Fig 3. Toll signaling increases functional metrics of cellular immunity and antibacterial activity.

(a) The number of circulating hemocytes in malE or cactus dsRNA-treated adult beetles three days after dsRNA exposure, before (naïve) or after subsequent exposure to a sterile saline (sham) or heat-killed Bacillus thuringiensis (hk-Bt). Groups not sharing the same letter are significantly different (Wilcoxon rank sum test and FDR correction, P < 0.05). (b) The antibacterial activity of whole-beetle homogenates was assessed by measuring the mean diameter in mm of the zone of inhibition of bacterial growth on agar plates (* indicates p < 0.05).

Fig 4. Quantitative knockdown of cactus transcripts benefits resistance and survival during infection.

(a-d) The expression of cactus (a) and the antimicrobial peptides defensin-2 (b), defensin-3 (c) and cecropin-2 (d) were assayed via qRT-PCR in whole adult beetles treated with 250, 25, or 2.5 ng of cactus dsRNA or 250 ng of malE dsRNA and then septically challenged with heat-killed Bt. Beetles were frozen before microbial challenge, time 0, and five additional times over 48 hours. Splines have been added to visualize the induction and decay dynamics from RNAi treatment using “loess” function in the geom_smooth algorithm of ggplot2 (R). See Table I in S1 Tables for statistical analyses, which are not visualized here due to complexity. (e) Survival to an LD 50 (6.5 x 10^8/mL) Bt infection after RNAi treatment was monitored for 24 hours (N = 60–64 beetles/treatment and 29–34 per sex). (f) To measure shifts in host resistance to bacterial infection from cactus RNAi treatment, beetles were given an LD-50 dose of Bt and sacrificed seven hours later.
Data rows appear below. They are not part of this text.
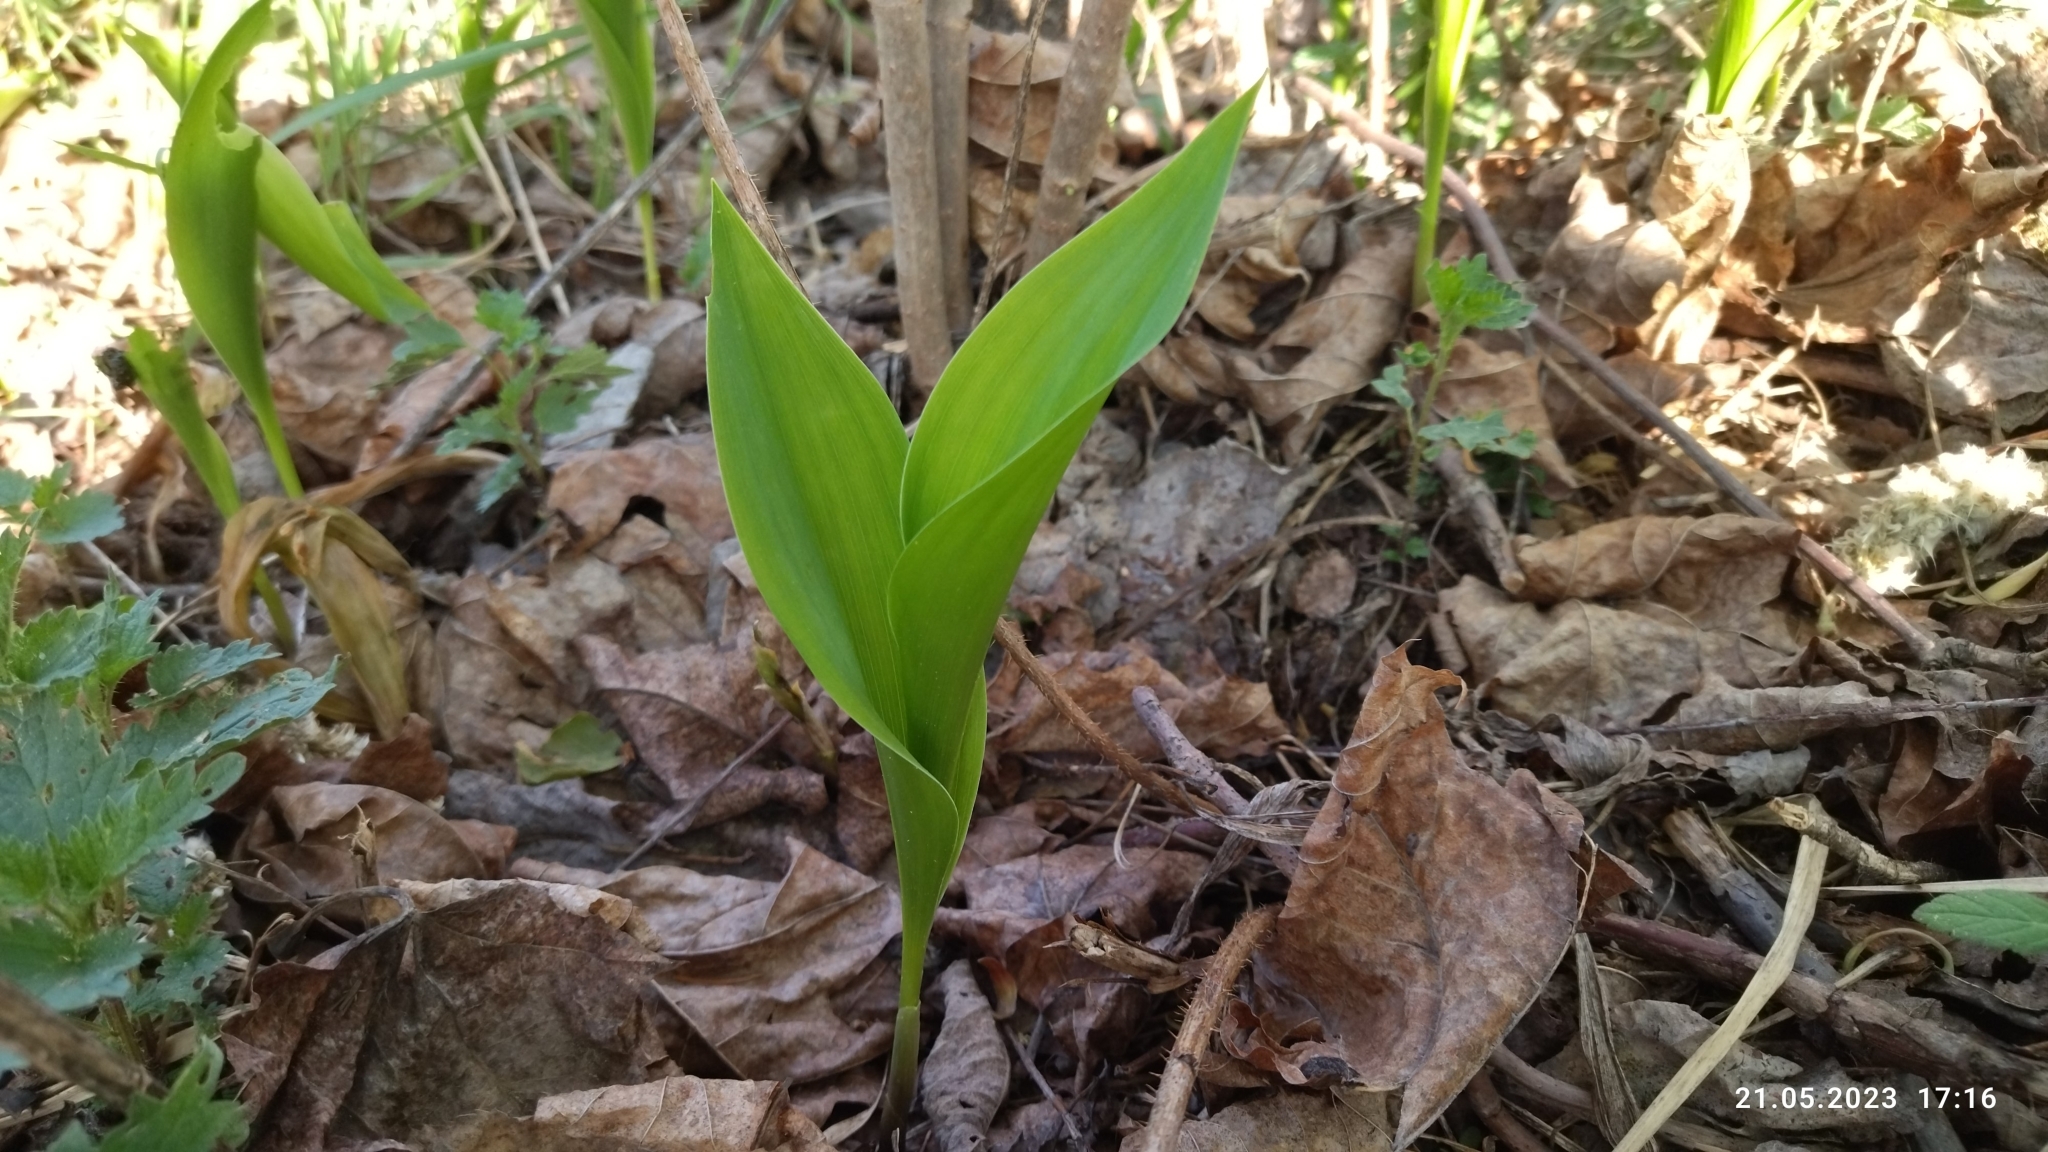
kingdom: Plantae
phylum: Tracheophyta
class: Liliopsida
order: Asparagales
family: Asparagaceae
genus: Convallaria
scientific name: Convallaria majalis
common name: Lily-of-the-valley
Relative bacterial density for each individual within each dsRNA treatment was quantified via RT-qPCR and calculated as the difference between Bt-specific and host reference gene expression (RP18s) on a log2 scale.

Fig 5. The costs of immune over-activation to fitness-associated traits.

(a) Beetle life-span after RNAi treatment was measured by monitoring survival in beetles given 250, 25, or 2.5 ng of cactus dsRNA or 250 ng of malE dsRNA for 17 days (N = 30–32 beetles/treatment and 15–16 beetles/sex). (b) Female reproductive output after RNAi treatment was measured by allowing RNAi treated virgin female beetles 24 hours to mate and counting their number of eggs laid for three days. (c) Female beetle mass after RNAi treatment was measured three to five days after cactus RNAi by pooling 3 individual beetles per measurement. Weighed beetles were discarded after measurement each day. (d) Beetle gut integrity was measured by feeding adults flour stained blue and observing whether the blue dye entered the beetle hemolymph (N = 15–21 beetles/day and 7–11 beetles/sex per day. (e) The relationship between infection survival and fecundity (y = 1 / (-8.1 + 8.1 * x) + 3.0). Survival rate to infection for each RNAi treatment was calculated as 1/ (the hazard ratio relative to MalE). Reproductive output for each RNAi treatment is the median number of eggs laid for all three days measured per female.